After describing her frustration about getting a small pay raise only to face an increase in her rent, Edwards inquired whether he could ask her a question.
"Are you going to ask my age?" she said.
"I may be dumb, but I'm not stupid," he said. "Are you going to help make me president so I can do these things?"
"I will help you, honey," she said.
Besides, Edwards, only Iowa Gov. Tom Vilsack and Ohio Rep. Dennis Kucinich have formally announced they were seeking the Democratic nomination.
Other potential candidates include New Mexico Gov. Bill Richardson, ret. Gen. Wesley Clark, and Sens. Joe Biden of Delaware, Chris Dodd of Connecticut, and John Kerry of Massachusetts, the 2004 nominee. Former Vice President Al Gore has said he has no plans to enter the race, but he has been careful not to completely rule out a bid.
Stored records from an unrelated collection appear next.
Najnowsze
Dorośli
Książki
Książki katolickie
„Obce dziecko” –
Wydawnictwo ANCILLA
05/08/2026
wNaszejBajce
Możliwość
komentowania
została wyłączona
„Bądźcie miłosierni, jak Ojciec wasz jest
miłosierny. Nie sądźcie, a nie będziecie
Likely to face a larger field of competitors, Edwards is offering a new message focused on universal health care, poverty, energy and global warming. He continued to apologize for his vote to use force in Iraq, but New Hampshire Republicans weren't ready to let him off the hook.
State GOP Chairman Wayne Semprini seized on that vote to claim Edwards has a record of saying one thing and doing another.
"John Edwards likes to talk of two Americas, but in reality there is only one America but two John Edwardses," he said Thursday. "I think trust will be a real issue for John Edwards; he has his work cut out for him here in New Hampshire."